### Given passage
When it comes to memory maybe I am holding a card of unlucky draw and unaware that in any other hand the deck would have been consulted again: the rules of the game are not so impervious to will.
When it comes to memory what I will say is this: we don’t choose much of it, and that should leave some tenderness towards the cells mopping up what you would have left alone or terminated. It’s the fridge-lit kitchen while you wait for water to filter which makes sense for and of the fielded time. Remembering is a matter of negotiation. What I wish to ultimately recollect involves figures and plots I have but one hand in; what I do my best to save stands to be interfered with, whether or not I am cautious.
Memory is also, presently, a form of climate guilt. There is an incessant heat-producing taxonomy of what we never again access (what we needn’t, and didn’t, request exist with precision), with its guise, only sometimes true, of protecting us from a version of what we already know. (1984: if power executes itself such that two and two are five, endless war does disappear the problem of whose hands were shaken or withdrawn).

### What you will do
Carry the passage on memory forward from its last sentence, in the same voice.

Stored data

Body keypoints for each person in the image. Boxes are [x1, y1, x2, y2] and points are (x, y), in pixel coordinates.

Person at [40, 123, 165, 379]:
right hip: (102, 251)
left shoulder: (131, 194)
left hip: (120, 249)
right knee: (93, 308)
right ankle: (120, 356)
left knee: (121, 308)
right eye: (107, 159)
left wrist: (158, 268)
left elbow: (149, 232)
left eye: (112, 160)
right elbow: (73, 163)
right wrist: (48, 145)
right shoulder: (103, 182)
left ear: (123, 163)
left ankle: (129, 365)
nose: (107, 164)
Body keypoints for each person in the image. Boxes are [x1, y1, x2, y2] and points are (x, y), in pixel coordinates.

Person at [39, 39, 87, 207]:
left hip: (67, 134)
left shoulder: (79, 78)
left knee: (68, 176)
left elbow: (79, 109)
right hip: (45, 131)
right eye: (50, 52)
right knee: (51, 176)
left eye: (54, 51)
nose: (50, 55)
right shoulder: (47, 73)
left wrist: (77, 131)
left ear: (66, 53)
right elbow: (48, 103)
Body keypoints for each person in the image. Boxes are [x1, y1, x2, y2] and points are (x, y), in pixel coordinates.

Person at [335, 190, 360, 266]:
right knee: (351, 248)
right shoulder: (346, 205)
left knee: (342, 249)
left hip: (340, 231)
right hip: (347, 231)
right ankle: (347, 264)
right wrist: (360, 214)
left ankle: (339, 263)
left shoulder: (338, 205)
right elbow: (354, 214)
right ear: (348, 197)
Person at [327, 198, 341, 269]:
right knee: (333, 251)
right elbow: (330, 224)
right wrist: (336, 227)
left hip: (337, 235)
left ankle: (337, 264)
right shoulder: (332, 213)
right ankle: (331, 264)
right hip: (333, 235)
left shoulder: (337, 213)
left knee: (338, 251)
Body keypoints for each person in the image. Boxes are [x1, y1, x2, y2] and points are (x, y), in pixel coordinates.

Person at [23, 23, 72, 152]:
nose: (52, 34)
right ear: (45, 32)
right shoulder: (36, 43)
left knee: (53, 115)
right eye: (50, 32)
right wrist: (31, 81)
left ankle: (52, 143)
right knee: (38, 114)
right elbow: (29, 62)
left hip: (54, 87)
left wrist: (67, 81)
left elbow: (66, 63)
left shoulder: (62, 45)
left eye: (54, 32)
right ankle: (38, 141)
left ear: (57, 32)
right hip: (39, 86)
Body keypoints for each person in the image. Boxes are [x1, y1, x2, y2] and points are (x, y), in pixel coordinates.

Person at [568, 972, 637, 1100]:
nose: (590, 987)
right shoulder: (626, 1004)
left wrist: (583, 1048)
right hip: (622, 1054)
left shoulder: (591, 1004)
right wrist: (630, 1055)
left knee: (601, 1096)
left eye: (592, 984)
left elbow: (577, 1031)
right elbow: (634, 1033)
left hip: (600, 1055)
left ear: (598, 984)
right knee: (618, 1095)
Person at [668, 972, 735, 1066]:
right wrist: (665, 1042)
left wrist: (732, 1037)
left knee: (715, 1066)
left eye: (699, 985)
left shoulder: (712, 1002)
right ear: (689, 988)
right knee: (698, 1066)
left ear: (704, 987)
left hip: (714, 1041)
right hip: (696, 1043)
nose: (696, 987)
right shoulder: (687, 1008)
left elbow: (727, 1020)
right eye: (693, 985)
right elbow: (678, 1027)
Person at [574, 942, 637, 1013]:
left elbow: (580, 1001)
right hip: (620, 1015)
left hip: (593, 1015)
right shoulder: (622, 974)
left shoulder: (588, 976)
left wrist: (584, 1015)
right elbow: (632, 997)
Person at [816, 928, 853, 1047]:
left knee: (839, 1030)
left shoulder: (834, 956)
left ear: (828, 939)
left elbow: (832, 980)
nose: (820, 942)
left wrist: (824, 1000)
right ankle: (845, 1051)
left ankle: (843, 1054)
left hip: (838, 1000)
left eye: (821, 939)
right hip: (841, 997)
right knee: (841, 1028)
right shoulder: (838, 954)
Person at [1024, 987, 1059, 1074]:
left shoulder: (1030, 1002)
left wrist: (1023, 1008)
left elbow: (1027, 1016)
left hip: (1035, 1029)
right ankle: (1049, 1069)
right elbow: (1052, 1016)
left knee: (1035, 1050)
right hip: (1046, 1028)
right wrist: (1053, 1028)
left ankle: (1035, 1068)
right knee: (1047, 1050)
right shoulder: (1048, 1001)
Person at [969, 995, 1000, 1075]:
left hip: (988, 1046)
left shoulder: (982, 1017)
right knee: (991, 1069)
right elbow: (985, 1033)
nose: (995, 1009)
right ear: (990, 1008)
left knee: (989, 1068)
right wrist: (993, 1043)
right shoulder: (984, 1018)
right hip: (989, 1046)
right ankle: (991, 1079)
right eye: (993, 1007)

### Output of the task
What practices for memory-keeping are we acting out, and how do they jive vestigially? What do we mean when we say we are reigniting what once was? Before recall was imagined colloquially with pragmatism—before it was braggadocios between smaller features and greater potential—what made memory: how could we be sure we were engaging in it?
Format is one answer—oral traditions, recorded history, family albums—but outcome another. The thinness of my walls has made itself known to me and I fret over conversations I’ve held: would that I could string all their beads and pick out the most scandalous eavesdrop. Accordingly some functions tease their heads out. To forget can be to shame oneself for not having the foresight to curate with more precision; to enact memory can be at once accidental and fruitless, guard and rupture, disastrous and forecasted, communal litany and individual game.